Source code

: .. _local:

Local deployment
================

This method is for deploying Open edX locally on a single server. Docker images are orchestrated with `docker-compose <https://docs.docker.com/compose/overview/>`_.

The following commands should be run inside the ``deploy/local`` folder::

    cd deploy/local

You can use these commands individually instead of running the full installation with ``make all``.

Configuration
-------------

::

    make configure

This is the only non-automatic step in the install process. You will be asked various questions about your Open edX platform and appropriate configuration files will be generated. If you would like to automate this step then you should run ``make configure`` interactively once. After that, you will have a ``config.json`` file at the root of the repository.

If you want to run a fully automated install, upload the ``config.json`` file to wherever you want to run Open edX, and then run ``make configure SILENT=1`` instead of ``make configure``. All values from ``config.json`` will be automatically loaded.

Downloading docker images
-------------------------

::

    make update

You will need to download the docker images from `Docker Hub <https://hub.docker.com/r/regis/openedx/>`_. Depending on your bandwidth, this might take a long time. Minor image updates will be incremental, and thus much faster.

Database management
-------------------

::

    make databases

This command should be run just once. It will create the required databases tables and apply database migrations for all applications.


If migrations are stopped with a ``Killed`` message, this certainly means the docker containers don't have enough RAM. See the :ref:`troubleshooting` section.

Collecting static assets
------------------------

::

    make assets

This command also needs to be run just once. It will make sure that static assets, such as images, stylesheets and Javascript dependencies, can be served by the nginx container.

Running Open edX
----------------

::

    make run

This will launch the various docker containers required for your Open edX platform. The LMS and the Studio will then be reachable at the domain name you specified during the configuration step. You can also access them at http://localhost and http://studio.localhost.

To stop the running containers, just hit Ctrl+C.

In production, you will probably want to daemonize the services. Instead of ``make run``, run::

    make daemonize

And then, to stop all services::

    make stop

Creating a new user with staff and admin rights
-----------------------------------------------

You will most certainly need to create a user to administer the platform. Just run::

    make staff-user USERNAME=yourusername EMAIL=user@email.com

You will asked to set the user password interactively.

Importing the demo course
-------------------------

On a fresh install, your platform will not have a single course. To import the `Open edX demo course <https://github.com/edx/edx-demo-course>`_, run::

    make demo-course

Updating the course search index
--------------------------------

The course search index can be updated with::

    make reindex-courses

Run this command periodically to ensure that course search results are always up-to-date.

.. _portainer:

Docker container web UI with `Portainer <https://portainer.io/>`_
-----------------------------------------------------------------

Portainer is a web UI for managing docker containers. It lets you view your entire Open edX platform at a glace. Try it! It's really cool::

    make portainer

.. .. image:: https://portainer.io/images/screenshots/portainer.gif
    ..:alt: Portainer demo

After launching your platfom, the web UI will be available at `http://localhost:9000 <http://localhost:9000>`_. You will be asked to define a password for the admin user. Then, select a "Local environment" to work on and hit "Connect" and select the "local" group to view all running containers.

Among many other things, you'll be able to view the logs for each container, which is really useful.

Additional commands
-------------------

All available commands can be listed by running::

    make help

::::

### Task goal
The lines to copy run from the first line of the entries to the line containing "make update"; copy them exactly and output nothing else.

### Exercise answer
Source code

: .. _local:

Local deployment
================

This method is for deploying Open edX locally on a single server. Docker images are orchestrated with `docker-compose <https://docs.docker.com/compose/overview/>`_.

The following commands should be run inside the ``deploy/local`` folder::

    cd deploy/local

You can use these commands individually instead of running the full installation with ``make all``.

Configuration
-------------

::

    make configure

This is the only non-automatic step in the install process. You will be asked various questions about your Open edX platform and appropriate configuration files will be generated. If you would like to automate this step then you should run ``make configure`` interactively once. After that, you will have a ``config.json`` file at the root of the repository.

If you want to run a fully automated install, upload the ``config.json`` file to wherever you want to run Open edX, and then run ``make configure SILENT=1`` instead of ``make configure``. All values from ``config.json`` will be automatically loaded.

Downloading docker images
-------------------------

::

    make update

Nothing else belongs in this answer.